Deep Learning (DL) has recently achieved tremendous success. A variety of DL frameworks and platforms play a key role to catalyze such progress. However, the differences in architecture designs and implementations of existing frameworks and platforms bring new challenges for DL software development and deployment. Till now, there is no study on how various mainstream frameworks and platforms influence both DL software development and deployment in practice. To fill this gap, we take the first step towards understanding how the most widely-used DL frameworks and platforms support the DL software development and deployment. We conduct a systematic study on these frameworks and platforms by using two types of DNN architectures and three popular datasets. (1) For development process, we investigate the prediction accuracy under the same runtime training configuration or same model weights/biases. We also study the adversarial robustness of trained models by leveraging the existing adversarial attack techniques. The experimental results show that the computing differences across frameworks could result in an obvious prediction accuracy decline, which should draw the attention of DL developers. (2) For deployment process, we investigate the prediction accuracy and performance (refers to time cost and memory consumption) when the trained models are migrated/quantized from PC to real mobile devices and web browsers.
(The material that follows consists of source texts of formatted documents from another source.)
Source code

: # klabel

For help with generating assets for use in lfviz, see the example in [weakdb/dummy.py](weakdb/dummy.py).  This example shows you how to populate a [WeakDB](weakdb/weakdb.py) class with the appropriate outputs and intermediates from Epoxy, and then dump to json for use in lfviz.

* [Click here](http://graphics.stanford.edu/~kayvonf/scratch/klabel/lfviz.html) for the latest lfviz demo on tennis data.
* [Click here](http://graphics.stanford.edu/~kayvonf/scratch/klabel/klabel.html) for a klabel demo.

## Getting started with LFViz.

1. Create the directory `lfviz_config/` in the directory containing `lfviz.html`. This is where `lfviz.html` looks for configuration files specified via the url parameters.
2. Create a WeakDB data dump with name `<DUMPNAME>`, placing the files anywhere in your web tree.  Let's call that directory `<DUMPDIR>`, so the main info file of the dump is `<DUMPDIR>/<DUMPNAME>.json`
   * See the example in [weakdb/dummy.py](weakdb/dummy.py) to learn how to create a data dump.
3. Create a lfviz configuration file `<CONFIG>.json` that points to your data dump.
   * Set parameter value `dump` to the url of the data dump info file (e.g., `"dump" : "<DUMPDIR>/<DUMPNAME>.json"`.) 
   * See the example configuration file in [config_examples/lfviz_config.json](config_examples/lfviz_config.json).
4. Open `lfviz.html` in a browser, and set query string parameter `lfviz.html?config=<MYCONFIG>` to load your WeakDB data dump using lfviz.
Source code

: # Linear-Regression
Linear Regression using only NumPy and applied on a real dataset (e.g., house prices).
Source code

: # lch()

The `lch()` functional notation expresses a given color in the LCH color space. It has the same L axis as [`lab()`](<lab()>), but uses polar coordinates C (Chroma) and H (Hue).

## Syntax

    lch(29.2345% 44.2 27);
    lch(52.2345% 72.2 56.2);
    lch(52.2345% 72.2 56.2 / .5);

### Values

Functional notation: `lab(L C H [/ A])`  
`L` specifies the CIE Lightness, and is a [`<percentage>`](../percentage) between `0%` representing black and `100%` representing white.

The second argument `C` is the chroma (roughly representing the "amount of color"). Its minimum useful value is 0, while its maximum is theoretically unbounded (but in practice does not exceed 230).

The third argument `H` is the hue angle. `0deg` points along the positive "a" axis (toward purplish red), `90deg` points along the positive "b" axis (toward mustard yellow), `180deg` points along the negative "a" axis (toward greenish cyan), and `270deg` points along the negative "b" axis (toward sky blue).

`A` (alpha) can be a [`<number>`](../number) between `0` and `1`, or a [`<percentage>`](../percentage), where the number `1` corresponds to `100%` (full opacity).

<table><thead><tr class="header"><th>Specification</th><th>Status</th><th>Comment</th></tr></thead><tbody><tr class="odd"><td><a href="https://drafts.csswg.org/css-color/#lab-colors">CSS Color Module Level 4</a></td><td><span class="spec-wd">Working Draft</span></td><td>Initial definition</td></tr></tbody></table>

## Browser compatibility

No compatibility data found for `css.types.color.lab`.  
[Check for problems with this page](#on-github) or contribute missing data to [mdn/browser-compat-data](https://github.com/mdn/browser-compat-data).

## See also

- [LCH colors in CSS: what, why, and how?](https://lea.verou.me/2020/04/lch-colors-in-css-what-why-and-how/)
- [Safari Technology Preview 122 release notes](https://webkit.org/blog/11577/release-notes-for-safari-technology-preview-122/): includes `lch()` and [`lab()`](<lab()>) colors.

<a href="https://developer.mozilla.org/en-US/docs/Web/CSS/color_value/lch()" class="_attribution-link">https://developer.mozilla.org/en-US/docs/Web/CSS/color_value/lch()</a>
The DL platform study unveils that the migration and quantization still suffer from compatibility and reliability issues. Meanwhile, we find several DL software bugs by using the results as a benchmark. We further validate the results through bug confirmation from stakeholders and industrial positive feedback to highlight the implications of our study. Through our study, we summarize practical guidelines, identify challenges and pinpoint new research directions.